Матвей смотрел на кривляющегося перед ним человека и чувствовал, что слова фельдшера раздражают его.
– Если жить по правде, господин фельдшер, – сказал Матвей, – то ни русскому царю, ни японскому не надо лезть на китайские земли. Пусть китайцы сами свою жизнь настраивают.
– Вы наивны, дорогой! – вскочил Прохоренко. – Поймите одно: Китай – это неисчерпаемые богатства…
– Так у богатства есть свой хозяин. Вот о чем я.
Прохоренко махнул рукой, схватил со стола пачку газет и выскользнул за дверь.
– Этому впору городским головой быть, – с гордостью сказал Влас.
Матвей молча выплюнул окурок на щелястый, некрашеный пол.
Вечером он пошел к Соколовскому. На многие вопросы тюремный фельдшер не дал ответа. В газетах, на которые он ссылался, было много угроз японцам, бахвальства, но ничего определенного о войне не говорилось.
Матвей долго блуждал по городу, пока нашел улицу, на которой жил Соколовский. Взойдя на покосившееся парадное крыльцо двухэтажного дома, он дернул за проволоку звонка.

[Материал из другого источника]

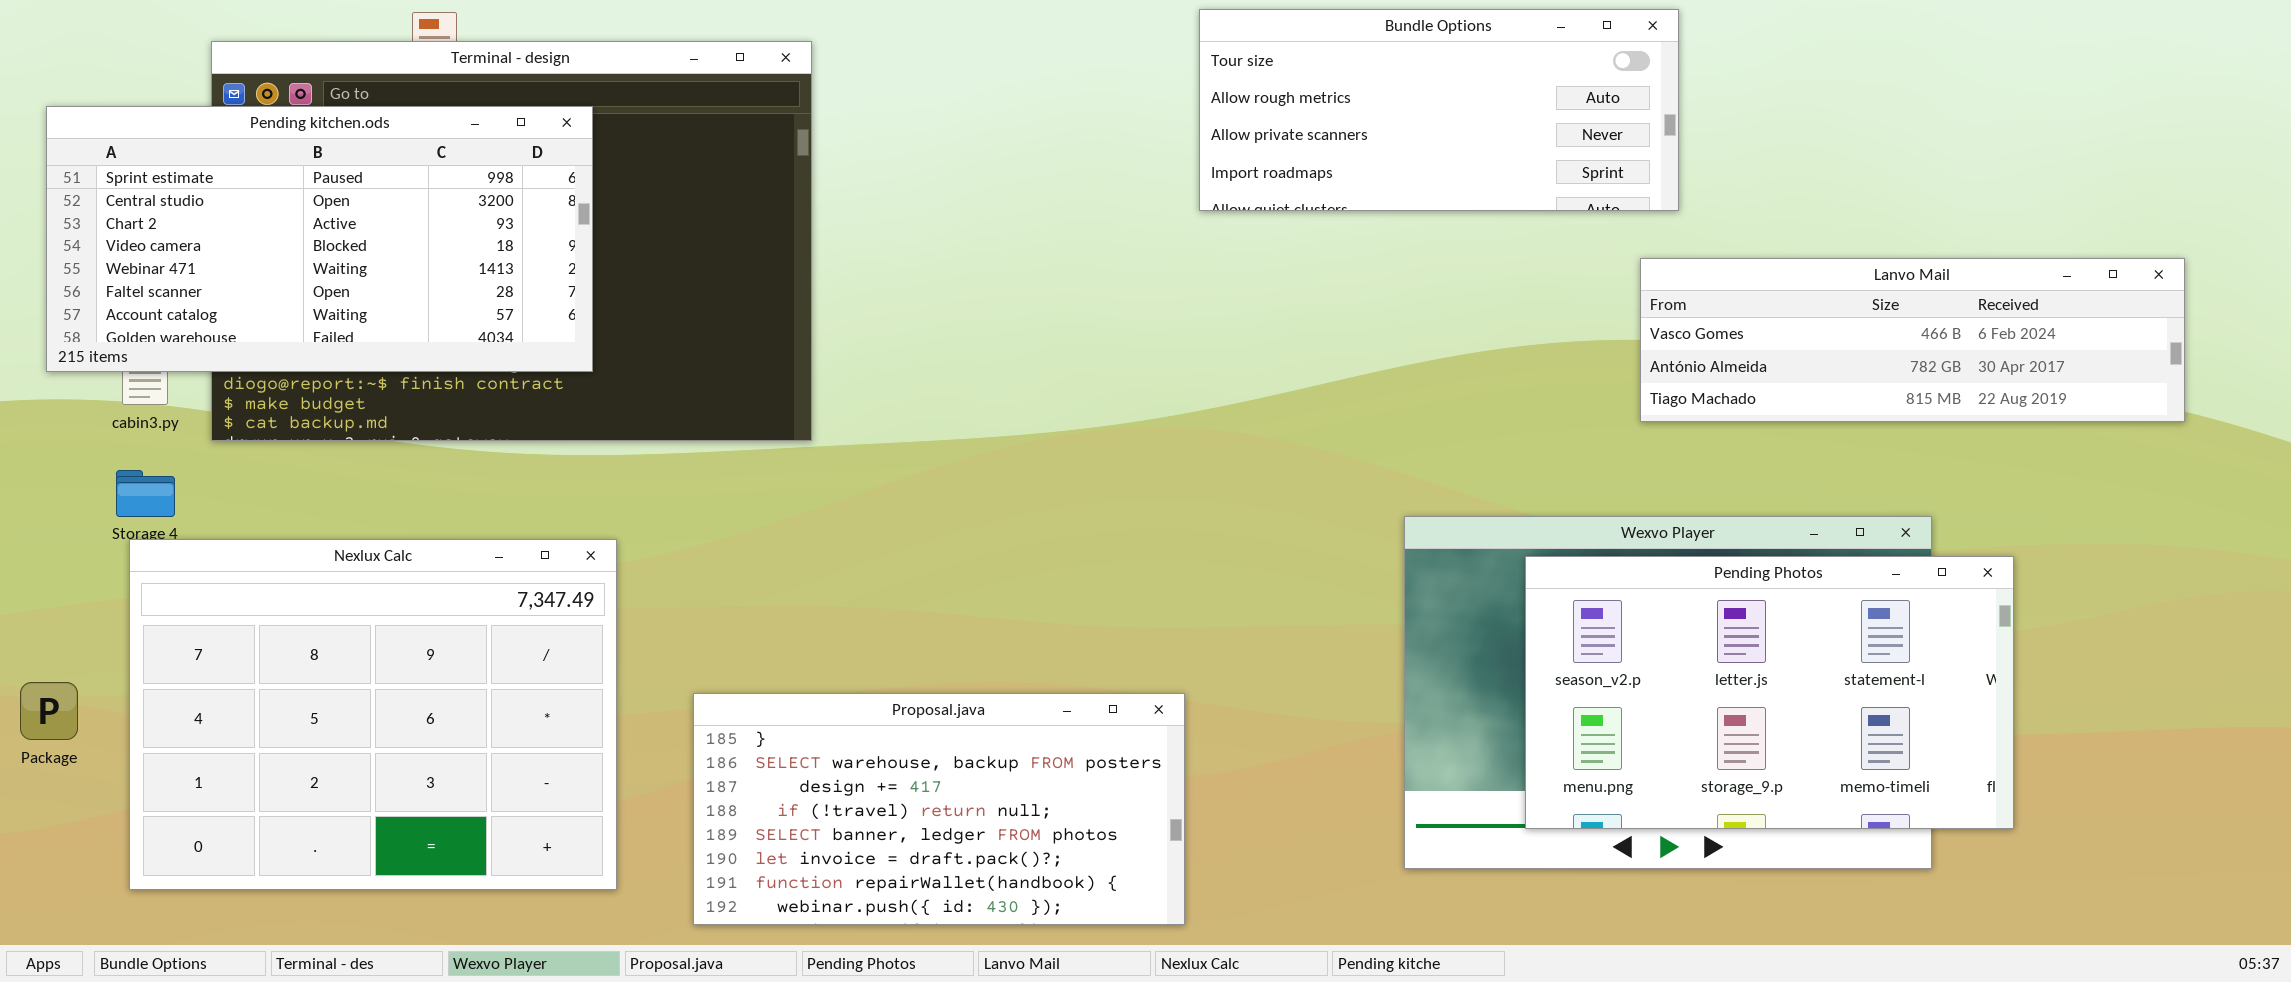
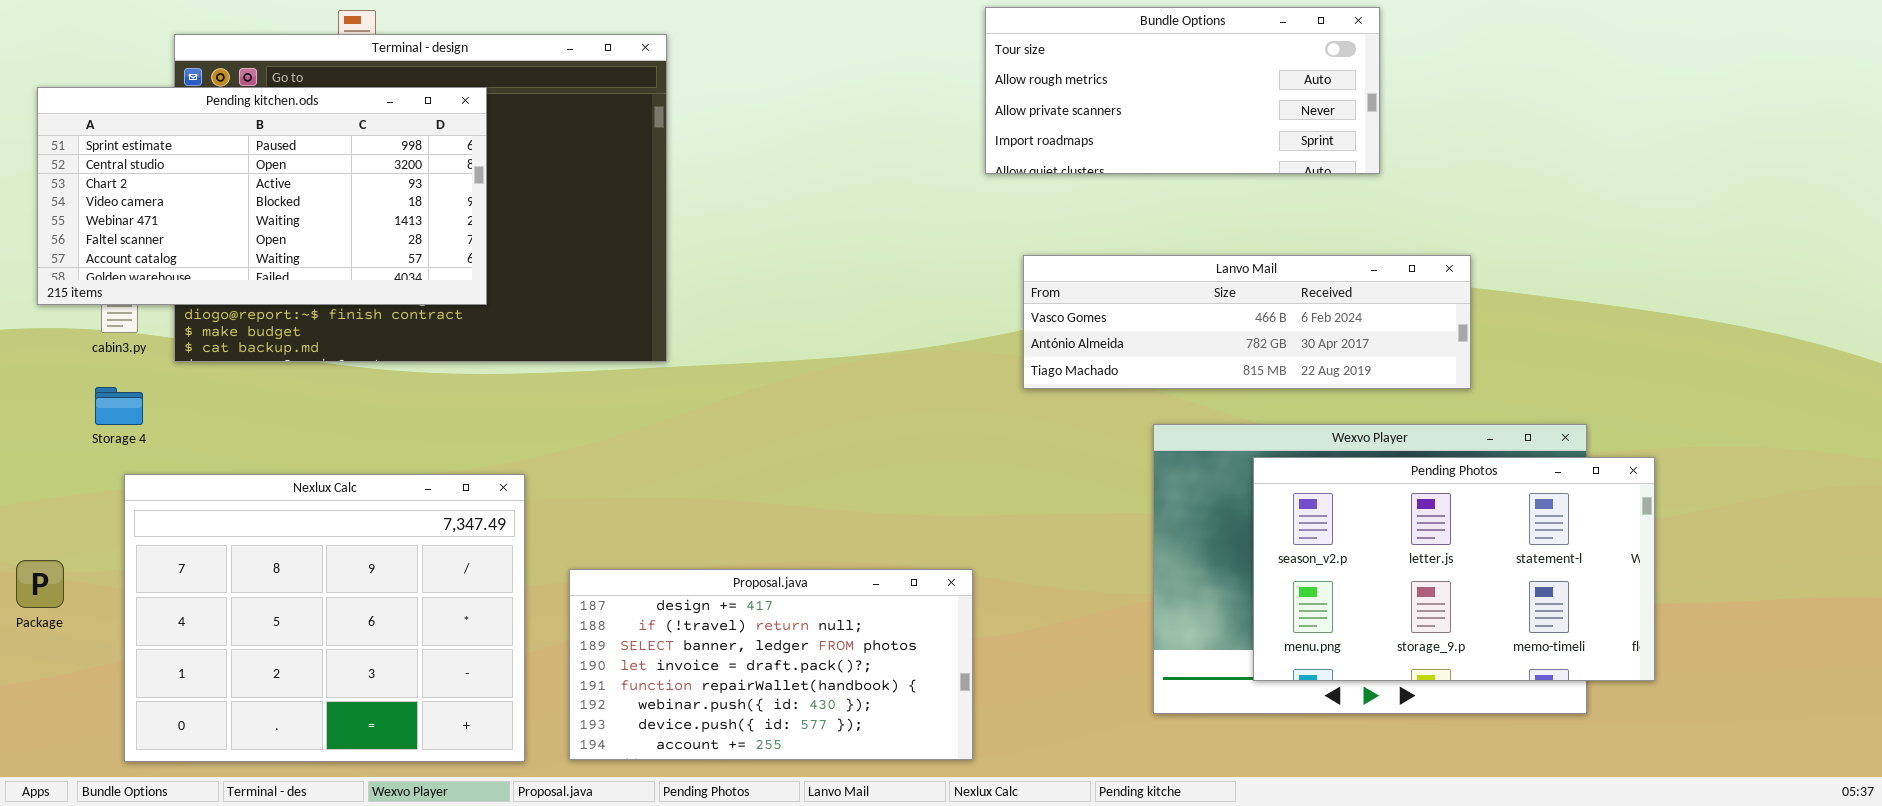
Lanvo Mail: [1640,258,2185,422] -> [1023,255,1471,389], moved
Nexlux Calc: [129,539,617,890] -> [124,474,525,762], moved
Proposal.java: [693,693,1185,925] -> [569,569,973,760], scrolled down 2 rows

Вскоре послышались торопливые шаги по лестнице, и дверь широко распахнулась. На пороге стояла высокая молодая женщина. Большие синие глаза ее смотрели на Матвея с любопытством.
– Мне Соколовского надо, – сказал Матвеи.
– Такой здесь не живет, – ответила синеглазая женщина.
– А он здесь жил? Это дом номер двадцать девять? Он сам мне этот адрес давал, – торопясь, проговорил Матвей.
– Да, он здесь жил. Но теперь не живет. А вы что – его родственник или просто знакомый? – как-то странно спросила синеглазая женщина, продолжая внимательно приглядываться к Матвею.
– Знакомый, – ответил Матвей и подумал: «Что она, дура? Уж на родственника-то я никак не похож».
– Ах вон как! – воскликнула женщина, точно услышала что-то неприятное, но, спохватившись, проговорила подчеркнуто любезным тоном: – Сочувствую вам, но где теперь живет Соколовский, не могу вам сказать, – не знаю.
«Все знает. С того же куста ягодка», – решил Матвей и, помолчав, спросил:
– А Беляев здесь не проживал?
– Беляев? Никогда о таком не слышала. Соколовский жил… это так.
Матвей постоял несколько секунд, обескураженный неудачей, и слегка поклонился.
– Всего доброго вам!
– До свиданья! – сухо бросила женщина и хлопнула дверью, но когда Матвей оглянулся, то увидел в щель синие глаза, с интересом наблюдавшие за ним.
Глаза были полны не то тревоги, не то озорства. Матвей недоумевал: «Смеется или Соколовского прячет?»
Вместо ясности и спокойствия, которые он хотел получить у Соколовского, он уходил отсюда еще больше обеспокоенный и встревоженный.
Утром в комнату, запыхавшись, вбежал Прохоренко.
– Собирайтесь, дорогой мой! Начальник обещал мне принять вас с утра.
Матвей встал. Собираясь, думал: «Что же делать?»
Ночь прошла, а он еще не знал, какую дорогу выбрать.